# [What is being asked]
Without its pictures, the listing below is to be transcribed exactly.

# [Data excerpts]
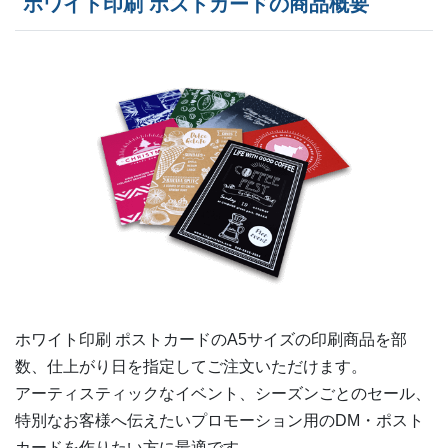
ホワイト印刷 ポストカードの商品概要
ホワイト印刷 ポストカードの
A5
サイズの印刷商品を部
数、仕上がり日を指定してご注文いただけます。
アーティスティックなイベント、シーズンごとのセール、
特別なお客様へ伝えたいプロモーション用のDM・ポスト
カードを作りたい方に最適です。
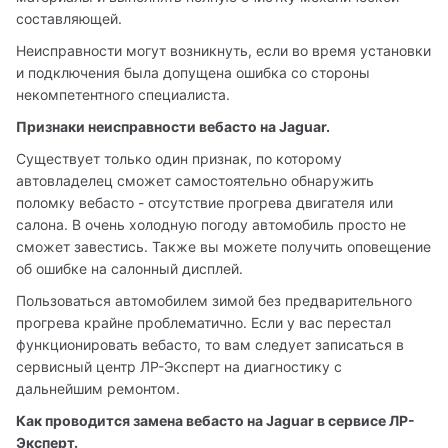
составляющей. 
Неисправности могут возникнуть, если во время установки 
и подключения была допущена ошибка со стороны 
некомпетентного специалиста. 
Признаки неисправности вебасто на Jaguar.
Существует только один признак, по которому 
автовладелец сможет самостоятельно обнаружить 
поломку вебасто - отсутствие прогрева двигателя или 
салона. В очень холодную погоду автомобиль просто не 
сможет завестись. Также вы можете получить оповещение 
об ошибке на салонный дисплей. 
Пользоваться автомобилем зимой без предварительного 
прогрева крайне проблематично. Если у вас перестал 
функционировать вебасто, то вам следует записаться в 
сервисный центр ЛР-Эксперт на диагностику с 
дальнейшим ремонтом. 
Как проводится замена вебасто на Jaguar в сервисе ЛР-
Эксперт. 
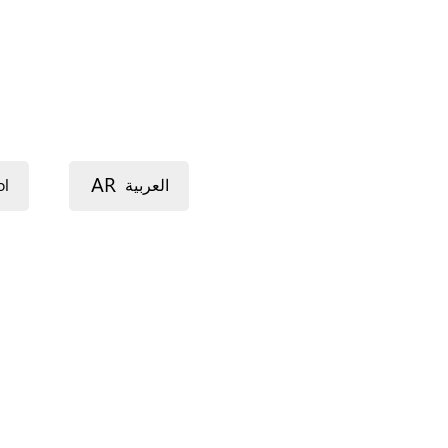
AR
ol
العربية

# [Task answer]
ホワイト印刷 ポストカードの商品概要
ホワイト印刷 ポストカードの
A5
サイズの印刷商品を部
数、仕上がり日を指定してご注文いただけます。
アーティスティックなイベント、シーズンごとのセール、
特別なお客様へ伝えたいプロモーション用のDM・ポスト
カードを作りたい方に最適です。
составляющей. 
Неисправности могут возникнуть, если во время установки 
и подключения была допущена ошибка со стороны 
некомпетентного специалиста. 
Признаки неисправности вебасто на Jaguar.
Существует только один признак, по которому 
автовладелец сможет самостоятельно обнаружить 
поломку вебасто - отсутствие прогрева двигателя или 
салона. В очень холодную погоду автомобиль просто не 
сможет завестись. Также вы можете получить оповещение 
об ошибке на салонный дисплей. 
Пользоваться автомобилем зимой без предварительного 
прогрева крайне проблематично. Если у вас перестал 
функционировать вебасто, то вам следует записаться в 
сервисный центр ЛР-Эксперт на диагностику с 
дальнейшим ремонтом. 
Как проводится замена вебасто на Jaguar в сервисе ЛР-
Эксперт. 
AR
ol
العربية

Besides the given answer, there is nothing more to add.